▶ _WRITTEN TASK_: Reproduce, word for word, every line starting at the line that contains "table_cell [751, 1324, 891, 1353]" and ending with the final line of the entries.

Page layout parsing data

----------------

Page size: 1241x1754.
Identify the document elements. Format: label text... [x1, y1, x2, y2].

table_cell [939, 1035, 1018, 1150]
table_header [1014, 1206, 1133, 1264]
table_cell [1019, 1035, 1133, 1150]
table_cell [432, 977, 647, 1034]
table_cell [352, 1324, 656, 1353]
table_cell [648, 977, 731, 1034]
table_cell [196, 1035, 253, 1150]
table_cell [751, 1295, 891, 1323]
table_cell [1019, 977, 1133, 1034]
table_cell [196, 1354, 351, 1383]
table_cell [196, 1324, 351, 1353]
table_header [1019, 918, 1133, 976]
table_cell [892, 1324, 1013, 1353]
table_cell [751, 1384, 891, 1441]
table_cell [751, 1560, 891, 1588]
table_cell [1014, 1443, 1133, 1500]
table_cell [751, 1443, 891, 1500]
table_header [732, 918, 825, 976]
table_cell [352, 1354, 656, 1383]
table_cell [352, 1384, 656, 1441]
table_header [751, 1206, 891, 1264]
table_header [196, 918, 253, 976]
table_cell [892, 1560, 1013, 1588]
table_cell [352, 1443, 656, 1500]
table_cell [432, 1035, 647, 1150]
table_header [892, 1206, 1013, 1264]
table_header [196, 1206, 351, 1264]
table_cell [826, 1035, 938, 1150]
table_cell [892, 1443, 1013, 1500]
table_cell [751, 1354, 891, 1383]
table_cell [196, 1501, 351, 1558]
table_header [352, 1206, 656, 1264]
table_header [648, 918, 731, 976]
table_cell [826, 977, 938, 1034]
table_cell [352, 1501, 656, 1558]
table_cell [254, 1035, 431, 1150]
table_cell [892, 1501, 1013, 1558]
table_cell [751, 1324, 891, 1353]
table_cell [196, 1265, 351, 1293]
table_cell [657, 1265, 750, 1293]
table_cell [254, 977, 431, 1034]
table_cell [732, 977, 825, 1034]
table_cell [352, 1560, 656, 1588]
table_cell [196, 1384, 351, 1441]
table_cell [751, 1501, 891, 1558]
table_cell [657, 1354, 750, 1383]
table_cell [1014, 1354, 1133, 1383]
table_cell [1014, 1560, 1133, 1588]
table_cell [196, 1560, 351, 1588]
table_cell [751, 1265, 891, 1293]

----------------

▶ _FINAL ANSWER_:
table_cell [751, 1324, 891, 1353]
table_cell [196, 1265, 351, 1293]
table_cell [657, 1265, 750, 1293]
table_cell [254, 977, 431, 1034]
table_cell [732, 977, 825, 1034]
table_cell [352, 1560, 656, 1588]
table_cell [196, 1384, 351, 1441]
table_cell [751, 1501, 891, 1558]
table_cell [657, 1354, 750, 1383]
table_cell [1014, 1354, 1133, 1383]
table_cell [1014, 1560, 1133, 1588]
table_cell [196, 1560, 351, 1588]
table_cell [751, 1265, 891, 1293]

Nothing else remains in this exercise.